The coil inside me tightens unbearably, a spiral of tension winding toward a peak. He senses it, his movements becoming more focused, his breath hot against my neck. One of his hands slips between our bodies, his thumb finding that sensitive, throbbing center. The added sensation is the final key, a precise, perfect touch that unravels me as intricately as the henna had once been applied.

“Come with me, Mayuri,” he urges, his voice thick. “Let go. I have you.”

With a cry that is part sob, part song, I shatter. The world dissolves into a cascade of pulsing, radiant pleasure that seems to go on forever, pulling me under in wave after wave of release. I feel him tense above me, hear my name torn from his lips as a groan of surrender, and then the hot, deep pulse of his own climax within me, a final, shared tremor that prolongs the echoes of mine.

For a long time, there is only the sound of our breathing, slowing gradually in the quiet room. He collapses beside me, gathering me instantly into his arms, pulling me against his sweat-slicked chest. My head finds its place in the hollow of his shoulder, my leg thrown over his. We are a tangle of limbs and shared warmth, and I have never felt so safe, so known.

After a few moments, he shifts, pressing a soft kiss to my temple before getting up. I watch, a faint worry stirring, but he simply goes to the bathroom, returning with a soft, damp cloth. With the same tenderness he has shown all night, he cleans me, his touch so gentle it makes my eyes sting. He disposes of the protection, then returns to bed, drawing the covers over us and pulling me back into the circle of his arms.

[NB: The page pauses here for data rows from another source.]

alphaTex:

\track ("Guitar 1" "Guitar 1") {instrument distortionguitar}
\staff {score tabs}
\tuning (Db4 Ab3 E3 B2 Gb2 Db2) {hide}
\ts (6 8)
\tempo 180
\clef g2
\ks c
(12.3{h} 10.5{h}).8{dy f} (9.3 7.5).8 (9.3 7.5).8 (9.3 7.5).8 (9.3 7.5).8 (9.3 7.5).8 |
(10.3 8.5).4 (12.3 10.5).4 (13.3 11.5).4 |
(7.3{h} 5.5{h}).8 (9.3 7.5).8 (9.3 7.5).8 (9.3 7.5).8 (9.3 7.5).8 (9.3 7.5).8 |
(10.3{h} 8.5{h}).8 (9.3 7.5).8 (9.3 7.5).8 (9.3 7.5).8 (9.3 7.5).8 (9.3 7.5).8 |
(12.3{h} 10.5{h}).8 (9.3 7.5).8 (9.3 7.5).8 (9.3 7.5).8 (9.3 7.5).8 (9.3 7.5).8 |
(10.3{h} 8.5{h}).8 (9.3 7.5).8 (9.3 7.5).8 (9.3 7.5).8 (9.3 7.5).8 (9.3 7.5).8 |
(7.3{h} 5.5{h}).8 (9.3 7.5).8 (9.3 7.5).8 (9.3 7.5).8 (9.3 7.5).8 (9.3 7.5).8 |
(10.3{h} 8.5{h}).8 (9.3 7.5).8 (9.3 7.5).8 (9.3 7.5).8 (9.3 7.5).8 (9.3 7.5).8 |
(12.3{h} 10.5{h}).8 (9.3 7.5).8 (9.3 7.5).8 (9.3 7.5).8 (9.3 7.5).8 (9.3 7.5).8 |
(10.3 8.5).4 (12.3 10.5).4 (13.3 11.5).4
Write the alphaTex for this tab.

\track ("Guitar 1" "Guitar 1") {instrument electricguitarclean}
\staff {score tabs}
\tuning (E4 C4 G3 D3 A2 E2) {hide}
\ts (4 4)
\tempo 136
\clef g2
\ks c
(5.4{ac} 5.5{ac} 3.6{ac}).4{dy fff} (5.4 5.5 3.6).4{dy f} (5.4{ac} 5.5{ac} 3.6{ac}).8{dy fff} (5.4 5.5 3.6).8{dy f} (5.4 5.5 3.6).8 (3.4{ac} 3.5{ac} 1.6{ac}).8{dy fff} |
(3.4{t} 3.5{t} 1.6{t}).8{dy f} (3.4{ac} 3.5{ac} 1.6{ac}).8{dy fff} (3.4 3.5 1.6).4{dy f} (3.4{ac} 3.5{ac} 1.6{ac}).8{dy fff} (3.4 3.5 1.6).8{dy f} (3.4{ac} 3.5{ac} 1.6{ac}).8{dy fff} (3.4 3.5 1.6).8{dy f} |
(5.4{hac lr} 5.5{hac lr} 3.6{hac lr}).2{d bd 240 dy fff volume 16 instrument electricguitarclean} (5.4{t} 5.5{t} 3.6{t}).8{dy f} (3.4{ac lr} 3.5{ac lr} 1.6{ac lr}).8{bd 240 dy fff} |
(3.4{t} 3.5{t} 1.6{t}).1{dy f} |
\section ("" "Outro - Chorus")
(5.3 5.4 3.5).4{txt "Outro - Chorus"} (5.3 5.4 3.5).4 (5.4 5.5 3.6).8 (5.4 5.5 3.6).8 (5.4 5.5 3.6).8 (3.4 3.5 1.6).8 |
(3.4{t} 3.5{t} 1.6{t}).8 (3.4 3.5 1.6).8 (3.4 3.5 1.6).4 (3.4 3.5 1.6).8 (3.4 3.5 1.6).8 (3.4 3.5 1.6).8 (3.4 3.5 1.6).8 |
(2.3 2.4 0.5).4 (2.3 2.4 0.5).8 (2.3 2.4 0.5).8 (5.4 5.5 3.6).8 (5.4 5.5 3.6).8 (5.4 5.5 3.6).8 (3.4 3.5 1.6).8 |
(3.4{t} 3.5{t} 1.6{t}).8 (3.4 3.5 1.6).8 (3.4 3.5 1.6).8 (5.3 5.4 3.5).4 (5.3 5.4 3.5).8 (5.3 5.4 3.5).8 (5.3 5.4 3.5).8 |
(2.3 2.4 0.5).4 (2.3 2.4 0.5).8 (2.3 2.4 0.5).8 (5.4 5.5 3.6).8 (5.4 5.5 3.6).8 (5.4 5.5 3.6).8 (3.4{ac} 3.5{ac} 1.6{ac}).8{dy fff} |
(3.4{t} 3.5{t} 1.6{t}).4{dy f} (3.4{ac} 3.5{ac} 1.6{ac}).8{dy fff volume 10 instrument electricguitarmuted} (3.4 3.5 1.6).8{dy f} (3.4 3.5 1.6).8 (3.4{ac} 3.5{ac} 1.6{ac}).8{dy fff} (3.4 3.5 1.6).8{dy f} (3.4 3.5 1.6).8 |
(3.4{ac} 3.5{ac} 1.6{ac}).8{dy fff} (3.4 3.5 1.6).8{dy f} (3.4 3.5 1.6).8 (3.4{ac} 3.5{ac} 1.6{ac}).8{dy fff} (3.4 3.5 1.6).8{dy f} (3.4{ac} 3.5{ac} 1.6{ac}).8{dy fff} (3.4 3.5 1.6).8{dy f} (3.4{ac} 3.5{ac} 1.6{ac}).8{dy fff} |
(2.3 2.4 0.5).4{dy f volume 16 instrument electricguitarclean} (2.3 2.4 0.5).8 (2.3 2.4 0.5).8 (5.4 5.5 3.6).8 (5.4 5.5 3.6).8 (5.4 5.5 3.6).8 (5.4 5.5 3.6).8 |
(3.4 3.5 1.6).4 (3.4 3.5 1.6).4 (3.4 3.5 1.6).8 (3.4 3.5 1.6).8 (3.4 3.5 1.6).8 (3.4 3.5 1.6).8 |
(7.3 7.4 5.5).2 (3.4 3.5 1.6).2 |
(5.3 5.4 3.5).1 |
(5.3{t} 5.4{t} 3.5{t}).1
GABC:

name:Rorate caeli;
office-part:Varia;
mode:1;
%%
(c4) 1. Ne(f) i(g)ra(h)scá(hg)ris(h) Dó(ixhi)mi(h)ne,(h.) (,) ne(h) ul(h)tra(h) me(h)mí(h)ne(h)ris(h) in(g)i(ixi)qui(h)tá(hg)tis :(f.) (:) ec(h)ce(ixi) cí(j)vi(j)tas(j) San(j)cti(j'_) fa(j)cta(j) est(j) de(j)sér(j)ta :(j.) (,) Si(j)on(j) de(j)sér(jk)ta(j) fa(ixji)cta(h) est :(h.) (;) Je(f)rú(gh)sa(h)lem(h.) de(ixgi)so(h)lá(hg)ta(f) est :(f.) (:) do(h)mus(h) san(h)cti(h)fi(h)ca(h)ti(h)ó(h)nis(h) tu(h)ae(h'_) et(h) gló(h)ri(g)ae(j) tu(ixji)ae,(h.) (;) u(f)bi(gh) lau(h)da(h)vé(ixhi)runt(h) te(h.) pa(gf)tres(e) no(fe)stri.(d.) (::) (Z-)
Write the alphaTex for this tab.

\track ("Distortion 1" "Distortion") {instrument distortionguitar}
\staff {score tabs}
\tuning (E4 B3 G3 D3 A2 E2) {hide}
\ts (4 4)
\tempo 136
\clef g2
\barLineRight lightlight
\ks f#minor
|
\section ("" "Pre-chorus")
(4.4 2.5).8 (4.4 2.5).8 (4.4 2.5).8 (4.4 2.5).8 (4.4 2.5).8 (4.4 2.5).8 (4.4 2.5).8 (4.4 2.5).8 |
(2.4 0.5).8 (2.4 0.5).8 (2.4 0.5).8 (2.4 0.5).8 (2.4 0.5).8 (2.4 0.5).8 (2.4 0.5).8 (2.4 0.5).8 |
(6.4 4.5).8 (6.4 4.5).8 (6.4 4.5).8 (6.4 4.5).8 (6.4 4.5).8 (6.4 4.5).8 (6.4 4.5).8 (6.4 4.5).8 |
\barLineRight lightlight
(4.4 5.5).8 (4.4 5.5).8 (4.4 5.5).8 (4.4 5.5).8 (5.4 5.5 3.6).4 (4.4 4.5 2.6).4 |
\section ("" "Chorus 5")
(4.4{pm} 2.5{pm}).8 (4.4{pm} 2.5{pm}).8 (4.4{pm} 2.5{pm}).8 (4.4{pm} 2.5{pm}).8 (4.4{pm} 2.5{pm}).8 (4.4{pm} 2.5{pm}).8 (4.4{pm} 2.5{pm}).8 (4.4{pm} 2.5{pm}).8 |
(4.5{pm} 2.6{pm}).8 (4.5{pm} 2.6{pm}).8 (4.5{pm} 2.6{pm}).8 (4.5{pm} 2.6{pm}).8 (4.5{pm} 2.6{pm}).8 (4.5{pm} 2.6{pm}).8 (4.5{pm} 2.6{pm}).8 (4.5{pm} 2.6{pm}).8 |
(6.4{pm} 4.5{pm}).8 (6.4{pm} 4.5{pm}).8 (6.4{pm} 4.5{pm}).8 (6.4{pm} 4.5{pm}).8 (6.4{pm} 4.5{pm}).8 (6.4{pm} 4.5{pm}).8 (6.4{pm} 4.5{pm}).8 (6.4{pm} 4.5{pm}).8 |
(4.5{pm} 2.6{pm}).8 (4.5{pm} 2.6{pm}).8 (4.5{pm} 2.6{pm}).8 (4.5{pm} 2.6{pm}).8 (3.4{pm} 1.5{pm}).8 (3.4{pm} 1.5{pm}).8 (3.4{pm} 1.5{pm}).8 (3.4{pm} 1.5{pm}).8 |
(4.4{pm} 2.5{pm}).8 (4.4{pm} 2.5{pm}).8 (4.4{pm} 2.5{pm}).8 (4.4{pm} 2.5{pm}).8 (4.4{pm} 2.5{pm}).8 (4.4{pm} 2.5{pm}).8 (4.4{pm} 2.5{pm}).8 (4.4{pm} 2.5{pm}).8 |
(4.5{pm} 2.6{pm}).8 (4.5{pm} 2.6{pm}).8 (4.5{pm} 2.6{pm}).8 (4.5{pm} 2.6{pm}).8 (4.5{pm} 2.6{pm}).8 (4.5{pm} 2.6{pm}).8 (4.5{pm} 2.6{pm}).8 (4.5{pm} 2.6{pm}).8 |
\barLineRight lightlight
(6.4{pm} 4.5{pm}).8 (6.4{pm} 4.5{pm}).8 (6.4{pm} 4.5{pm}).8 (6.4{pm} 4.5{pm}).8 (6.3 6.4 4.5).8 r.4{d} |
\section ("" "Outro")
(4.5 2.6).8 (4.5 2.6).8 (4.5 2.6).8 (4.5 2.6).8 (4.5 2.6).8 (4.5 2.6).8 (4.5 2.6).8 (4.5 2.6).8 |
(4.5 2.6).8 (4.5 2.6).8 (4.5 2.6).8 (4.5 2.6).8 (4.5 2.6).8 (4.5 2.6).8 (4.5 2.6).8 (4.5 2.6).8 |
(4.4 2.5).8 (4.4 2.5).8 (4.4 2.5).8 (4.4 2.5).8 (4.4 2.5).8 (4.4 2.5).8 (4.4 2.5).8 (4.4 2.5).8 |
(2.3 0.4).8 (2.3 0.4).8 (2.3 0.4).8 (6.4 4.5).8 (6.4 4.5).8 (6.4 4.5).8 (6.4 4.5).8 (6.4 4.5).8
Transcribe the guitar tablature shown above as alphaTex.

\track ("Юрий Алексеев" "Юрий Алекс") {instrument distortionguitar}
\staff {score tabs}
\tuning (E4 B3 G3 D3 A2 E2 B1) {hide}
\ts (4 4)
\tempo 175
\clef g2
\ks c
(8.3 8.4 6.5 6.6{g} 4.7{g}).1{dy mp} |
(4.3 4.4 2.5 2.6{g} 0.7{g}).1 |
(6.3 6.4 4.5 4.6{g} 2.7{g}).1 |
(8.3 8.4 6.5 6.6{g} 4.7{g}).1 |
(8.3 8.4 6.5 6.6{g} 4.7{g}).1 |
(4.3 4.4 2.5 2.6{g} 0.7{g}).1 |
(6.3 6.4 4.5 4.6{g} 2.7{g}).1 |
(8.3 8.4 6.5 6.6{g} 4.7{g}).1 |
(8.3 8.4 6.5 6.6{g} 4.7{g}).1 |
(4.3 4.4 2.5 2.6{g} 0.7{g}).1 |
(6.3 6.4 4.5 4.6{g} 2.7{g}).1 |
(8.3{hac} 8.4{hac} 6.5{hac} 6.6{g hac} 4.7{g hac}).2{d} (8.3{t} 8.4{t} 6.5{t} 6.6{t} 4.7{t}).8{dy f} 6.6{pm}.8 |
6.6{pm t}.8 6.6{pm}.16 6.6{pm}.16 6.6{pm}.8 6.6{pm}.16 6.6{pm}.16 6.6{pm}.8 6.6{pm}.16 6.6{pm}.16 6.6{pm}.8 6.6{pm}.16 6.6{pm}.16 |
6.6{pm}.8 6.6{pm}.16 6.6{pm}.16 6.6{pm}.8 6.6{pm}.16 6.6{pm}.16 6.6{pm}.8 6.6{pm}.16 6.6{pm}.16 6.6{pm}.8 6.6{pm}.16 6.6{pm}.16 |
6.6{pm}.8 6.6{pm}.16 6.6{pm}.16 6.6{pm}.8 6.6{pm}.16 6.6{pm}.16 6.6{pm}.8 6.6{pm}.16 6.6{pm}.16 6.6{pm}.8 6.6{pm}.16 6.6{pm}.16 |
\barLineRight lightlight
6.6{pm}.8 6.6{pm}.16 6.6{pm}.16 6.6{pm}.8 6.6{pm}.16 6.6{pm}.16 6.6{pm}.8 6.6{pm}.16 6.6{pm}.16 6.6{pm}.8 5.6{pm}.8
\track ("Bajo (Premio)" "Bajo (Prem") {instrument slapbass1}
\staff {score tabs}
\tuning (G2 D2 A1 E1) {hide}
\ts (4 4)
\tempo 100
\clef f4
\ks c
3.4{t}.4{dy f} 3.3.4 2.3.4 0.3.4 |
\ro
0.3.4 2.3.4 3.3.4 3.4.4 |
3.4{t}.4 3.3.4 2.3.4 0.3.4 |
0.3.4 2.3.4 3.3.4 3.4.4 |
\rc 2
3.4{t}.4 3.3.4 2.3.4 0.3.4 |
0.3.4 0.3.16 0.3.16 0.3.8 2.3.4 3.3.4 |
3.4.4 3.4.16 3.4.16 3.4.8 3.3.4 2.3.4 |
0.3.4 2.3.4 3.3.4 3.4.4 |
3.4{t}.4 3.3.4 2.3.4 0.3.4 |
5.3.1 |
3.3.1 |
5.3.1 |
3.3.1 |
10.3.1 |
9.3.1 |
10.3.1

He presses a kiss to my damp forehead. “My wife,” he says, the words filled with a quiet wonder that mirrors my own heart.

I trace a pattern on his chest, my fingers following the path of a faint scar. “My husband,” I answer, testing the words. They fit. They feel right.

The silence is deep and peaceful. The scent of jasmine is gone, replaced by the musk of our shared skin, a fragrance that feels more sacred than any wedding perfume.

“All those people today,” I murmur into the dark, the thought surfacing. “They had an expectation for this night. A script.”

I feel his chest rise and fall in a quiet chuckle. “Mm. I think we wrote a better one.” His hand strokes my hair. “Does it feel strange? That it was… us? Not just a duty?”

I consider it. The fear, the talking, the accidental touch of hands, the slow dissolution of distance. The way my body felt both new and deeply my own under his patient hands. “No,” I say finally. “It doesn’t feel strange. It feels like a beginning we chose. Even though the marriage was arranged… this wasn’t.”

He holds me tighter. “That’s what I wanted.”

The stranger is gone, not banished by force, but dissolved by hours of tender patience. In his place is the man I will wake up with tomorrow, the man who knows my fear of pigeons and the taste of my sighs, the man whose watch I will likely spend a lifetime finding.

The script for the wedding night lies discarded on the floor, along with my wedding lehenga. We wrote our own tonight. And as I drift to sleep in his arms, the first faint light of dawn tinting the sky the color of my discarded nightgown, I know it is only the first page of a much longer, much more beautiful story.